DVD boxes have a plastic liner attached to the outside that allows them to have a printed wrapper inserted on the outside of the box. A case with a 14mm spine can hold up to 6 discs and there are also slim versions available that can hold 1-4 discs with a 7mm spine. There are many variants of this type of sleeve that are commonly available and will suit most short run CD printing projects, whether you need a single disc sleeve with a large amount of printed material to accompany it, several discs or a combination of discs. and printed material.
Clamshell or Trigger Cases
These CD cases are made of a polypropylene plastic material that is flexible and very robust. They offer great protection for CDs and discs can be packaged very quickly.

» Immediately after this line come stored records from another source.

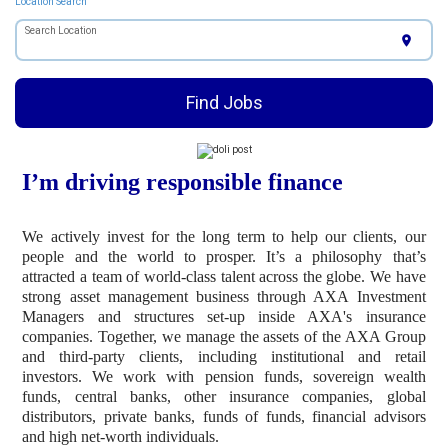
Location Search
Search Location
location_on
Find Jobs
I’m driving responsible finance
We actively invest for the long term to help our clients, our
people and the world to prosper. It’s a philosophy that’s
attracted a team of world-class talent across the globe. We have
strong asset management business through AXA Investment
Managers and structures set-up inside AXA's insurance
companies. Together, we manage the assets of the AXA Group
and third-party clients, including institutional and retail
investors. We work with pension funds, sovereign wealth
funds, central banks, other insurance companies, global
distributors, private banks, funds of funds, financial advisors
and high net-worth individuals.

The trigger case has an eject trigger in the upper left corner opposite the open end of the case where the CD is inserted. This mechanism has 2 functions. First, it holds the CD inside the case, and when pressed, the trigger mechanism pushes the CD out of the case enough that you can grasp it with two fingers and pull it out of the case. Trigger mechanisms are often brightly colored, and cases are often clear plastic so that the printed surface of the CD can be seen through the case.
The folding case is hinged along one edge and the middle has a molded stud that has 2 functions. The stud holds the CD securely in place and the 2 case halves snap over it. Clamshell cases are available in a range of translucent colours, but are most commonly seen molded in clear plastic to allow the CD print to show through the case.
These types of cases are great for mailing CDs as they offer reliable protection for the disc and are thin and lightweight. Folding cases, in particular, can be had relatively cheaply and are therefore also great for distributing CDs at an industry trade show or exhibition.
Premium Packaging Types – Jakeboxes and Metal Tins
A jakebox is a type of card CD packaging that contains an ingenious mechanism to secure the CD in place, and when the box is opened, the CD is presented to the user held in a cardboard claw. It is a very impressive type of packaging that can be completely digitally printed to give the end user a real WOW factor. The downside is that they are expensive and are usually only used for special or limited edition releases where the user needs to get something extra for their money. Metal tins can also be printed and shaped into any desired shape, whether it be a simple round tin, a DVD case-sized tin, or a shape of your choice related to the CD content. Again, this is an expensive type of packaging as a mold must be made beforehand to produce the cans and the material itself is more expensive than cardboard or plastic.
Consider the intended end use of your short-run CD printing project before selecting a type of packaging, and do some research online to estimate costs. Talk to vendors for quotes, and weigh the cost of your time and effort if you intend to produce the packaging in-house, versus the cost of a third-party vendor.